Según el maestro Dámaso Alonso, en las Soledades, poema estrictamente plástico, descriptivo y vivencial, laten los paisajes de la sierra de Córdoba y las experiencias campestres de su autor en sus frecuentes viajes en cabalgadura por los caminos de España, en directo contacto con la Naturaleza, tanto de tierra adentro como litoral y marítima. Y siempre presente, como marca de fábrica, el poder recreador de la imagen, de la metáfora, como poderoso y originalísimo instrumento de la radiante visión y refundación verbal de la realidad. La metáfora domina todo el poema y es su principio dinámico generador. Y al faltarle generalmente el término real de la comparación, que se da por supuesto, los pájaros cantores serán «esquilas dulces de sonora pluma»; los halcones, «los raudos torbellinos de Noruega»; las islas, «paréntesis de las aguas», es decir, elementos de una nueva realidad, recién fundada por el esplendor de la palabra, al unir dos entidades aparentemente disímiles o distintas por la penetrante mirada imaginativa, o asociativa, del poeta.

Y así, hasta las cosas más elementales, más prosaicas y vulgares, aparentemente desprovistas de connotación o de posible dimensión poética (tradicionalmente hablando), adquirirán gracias a la metáfora y a esa capacidad de recreación de una nueva realidad más noble y prestigiosa, un alto valor lírico o literario, una esplendente entidad de belleza; el aceite será visto como «líquido oro», el blanco mantel, como «nieve hilada», y el gallo aparecerá irrumpiendo con su estridente nota matinal como «doméstico del sol nuncio canoro».

Sublimación verbal

La presente antología de Manuel Gahete vuelve a desplegar ante nuestros ojos esa sublimación verbal de la realidad gracias al poder casi taumatúrgico de nuestro ilustre paisano; toda una Naturaleza enaltecida por la capacidad cromática, plástica y musical del lenguaje gongorino; una Naturaleza convertida en plata, cristal, nieve, marfil, nácares, lirios y claveles, construida en base a los más nobles materiales lingüísticos.

Tras un largo período de dos siglos de incomprensión por parte de la crítica, la poética de nuestro racionero fecundará una importante etapa de la generación del 27; partiendo de la metáfora gongorina, más ciertas notas de humor y de vanguardia, Gómez de la Serna creará la «greguería» ramoniana, y de la suma de ambas Pablo Neruda modulará sus «odas elementales», en las que, por ejemplo, «la alcachofa se vistió de guerrero» o «la coliflor se dedicó a probarse faldas», ampliándonos espacios y matices de la incitante realidad de las cosas.

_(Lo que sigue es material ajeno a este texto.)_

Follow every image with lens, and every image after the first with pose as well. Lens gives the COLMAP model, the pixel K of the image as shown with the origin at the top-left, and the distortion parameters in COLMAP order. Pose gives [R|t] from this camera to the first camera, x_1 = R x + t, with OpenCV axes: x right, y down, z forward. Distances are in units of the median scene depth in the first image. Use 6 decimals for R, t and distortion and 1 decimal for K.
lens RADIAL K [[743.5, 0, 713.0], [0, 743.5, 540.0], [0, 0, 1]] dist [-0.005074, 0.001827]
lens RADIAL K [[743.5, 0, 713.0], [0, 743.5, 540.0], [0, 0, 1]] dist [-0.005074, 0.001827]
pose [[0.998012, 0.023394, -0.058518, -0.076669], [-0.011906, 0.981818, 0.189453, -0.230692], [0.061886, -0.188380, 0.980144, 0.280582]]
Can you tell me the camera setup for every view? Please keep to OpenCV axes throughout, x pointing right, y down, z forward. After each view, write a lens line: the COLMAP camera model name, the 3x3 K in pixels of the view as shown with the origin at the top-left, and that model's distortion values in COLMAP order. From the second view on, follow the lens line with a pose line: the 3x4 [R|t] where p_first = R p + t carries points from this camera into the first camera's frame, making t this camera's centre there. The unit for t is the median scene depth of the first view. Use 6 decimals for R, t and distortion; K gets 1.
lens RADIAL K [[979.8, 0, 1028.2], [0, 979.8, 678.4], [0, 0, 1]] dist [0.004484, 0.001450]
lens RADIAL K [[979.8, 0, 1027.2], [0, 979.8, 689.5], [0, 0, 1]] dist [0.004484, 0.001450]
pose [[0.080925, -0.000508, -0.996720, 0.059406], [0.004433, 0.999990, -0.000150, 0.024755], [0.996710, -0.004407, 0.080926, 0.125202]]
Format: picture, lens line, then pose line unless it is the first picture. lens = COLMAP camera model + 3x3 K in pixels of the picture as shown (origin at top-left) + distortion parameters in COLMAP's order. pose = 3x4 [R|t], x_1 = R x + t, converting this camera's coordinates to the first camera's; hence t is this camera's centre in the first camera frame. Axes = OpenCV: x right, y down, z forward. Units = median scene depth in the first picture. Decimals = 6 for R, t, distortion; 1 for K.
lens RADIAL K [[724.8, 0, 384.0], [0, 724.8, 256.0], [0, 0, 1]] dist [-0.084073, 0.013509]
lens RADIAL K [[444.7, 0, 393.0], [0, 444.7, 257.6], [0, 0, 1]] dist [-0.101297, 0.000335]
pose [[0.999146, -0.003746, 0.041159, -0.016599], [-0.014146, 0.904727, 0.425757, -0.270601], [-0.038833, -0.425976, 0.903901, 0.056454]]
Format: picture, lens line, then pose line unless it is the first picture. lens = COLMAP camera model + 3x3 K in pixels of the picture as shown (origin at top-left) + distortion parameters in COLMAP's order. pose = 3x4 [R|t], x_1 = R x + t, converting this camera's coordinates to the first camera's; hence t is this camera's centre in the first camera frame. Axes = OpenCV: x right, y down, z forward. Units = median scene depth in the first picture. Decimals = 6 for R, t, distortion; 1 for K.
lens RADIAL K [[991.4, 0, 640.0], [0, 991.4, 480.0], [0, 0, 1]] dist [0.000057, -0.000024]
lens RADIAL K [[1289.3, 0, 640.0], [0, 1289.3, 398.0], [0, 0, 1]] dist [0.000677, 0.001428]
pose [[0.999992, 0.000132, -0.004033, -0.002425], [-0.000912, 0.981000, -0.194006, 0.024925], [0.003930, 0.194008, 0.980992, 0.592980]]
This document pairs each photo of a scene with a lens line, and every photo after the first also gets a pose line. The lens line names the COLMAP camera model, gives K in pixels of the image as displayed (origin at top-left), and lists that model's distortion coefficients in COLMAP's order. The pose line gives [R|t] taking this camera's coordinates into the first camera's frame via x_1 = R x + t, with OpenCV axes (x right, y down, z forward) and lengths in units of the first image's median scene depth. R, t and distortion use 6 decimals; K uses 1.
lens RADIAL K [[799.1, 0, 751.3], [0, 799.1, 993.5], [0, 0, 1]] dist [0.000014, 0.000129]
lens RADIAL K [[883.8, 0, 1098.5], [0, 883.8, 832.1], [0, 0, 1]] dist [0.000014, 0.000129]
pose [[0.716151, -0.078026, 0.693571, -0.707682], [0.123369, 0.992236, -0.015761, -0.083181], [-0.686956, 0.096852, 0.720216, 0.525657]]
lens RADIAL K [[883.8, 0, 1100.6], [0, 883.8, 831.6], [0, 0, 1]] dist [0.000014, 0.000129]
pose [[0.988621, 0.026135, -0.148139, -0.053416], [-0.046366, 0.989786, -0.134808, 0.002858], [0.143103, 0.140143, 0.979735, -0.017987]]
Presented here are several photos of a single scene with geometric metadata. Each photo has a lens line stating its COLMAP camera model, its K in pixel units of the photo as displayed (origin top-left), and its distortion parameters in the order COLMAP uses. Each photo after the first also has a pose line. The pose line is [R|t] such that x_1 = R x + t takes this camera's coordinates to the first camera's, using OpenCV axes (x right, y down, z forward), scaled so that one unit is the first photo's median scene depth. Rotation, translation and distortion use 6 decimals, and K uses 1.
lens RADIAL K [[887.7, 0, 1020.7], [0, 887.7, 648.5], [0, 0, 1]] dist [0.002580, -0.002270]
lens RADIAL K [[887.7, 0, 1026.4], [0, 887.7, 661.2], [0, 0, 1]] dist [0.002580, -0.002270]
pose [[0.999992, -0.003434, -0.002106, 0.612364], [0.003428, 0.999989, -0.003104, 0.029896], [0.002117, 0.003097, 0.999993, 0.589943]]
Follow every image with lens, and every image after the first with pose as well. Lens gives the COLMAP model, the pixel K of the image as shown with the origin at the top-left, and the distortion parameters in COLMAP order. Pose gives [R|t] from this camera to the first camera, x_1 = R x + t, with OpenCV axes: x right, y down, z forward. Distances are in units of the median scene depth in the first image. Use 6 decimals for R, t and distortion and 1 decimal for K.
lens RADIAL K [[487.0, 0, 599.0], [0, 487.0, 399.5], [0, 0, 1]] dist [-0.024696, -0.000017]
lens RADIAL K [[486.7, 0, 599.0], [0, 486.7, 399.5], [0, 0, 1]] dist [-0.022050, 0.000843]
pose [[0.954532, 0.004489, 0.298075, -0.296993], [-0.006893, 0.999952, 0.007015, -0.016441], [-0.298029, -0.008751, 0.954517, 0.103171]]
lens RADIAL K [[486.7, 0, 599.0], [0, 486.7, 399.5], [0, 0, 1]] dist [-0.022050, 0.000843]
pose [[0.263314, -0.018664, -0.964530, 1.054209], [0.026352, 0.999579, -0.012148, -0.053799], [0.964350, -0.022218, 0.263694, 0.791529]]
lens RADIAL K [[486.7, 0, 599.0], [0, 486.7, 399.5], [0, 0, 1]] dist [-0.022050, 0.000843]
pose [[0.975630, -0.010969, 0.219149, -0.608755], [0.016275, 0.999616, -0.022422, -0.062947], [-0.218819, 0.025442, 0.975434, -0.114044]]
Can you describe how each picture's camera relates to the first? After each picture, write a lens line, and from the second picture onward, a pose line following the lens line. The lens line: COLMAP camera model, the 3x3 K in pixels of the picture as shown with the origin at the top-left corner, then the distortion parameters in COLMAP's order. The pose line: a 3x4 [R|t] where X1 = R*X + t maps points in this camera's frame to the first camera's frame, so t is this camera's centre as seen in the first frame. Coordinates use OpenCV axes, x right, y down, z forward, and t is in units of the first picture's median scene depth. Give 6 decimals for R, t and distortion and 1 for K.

Aquí en Andalucía, y aún más en nuestra Córdoba, la presencia de nuestro autor será constante, tanto en la poesía como en la plástica y el recuerdo, y hasta en el teatro y en el cine. Citemos la original e innovadora obra dramática de Francisco Benítez, protagonizada eficazmente por Ricardo Luna, Góngora, sombra y fulgor de un hombre, representada en nuestro Gran Teatro en 2003, y su posterior y feliz adaptación a la pantalla, Góngora, brillante oscuridad, dirigida por Miguel Ángel Entrenas, en la que otro gran actor, Juan Carlos Villanueva, prestaba cuerpo y palabra a la ilustre sombra de don Luis.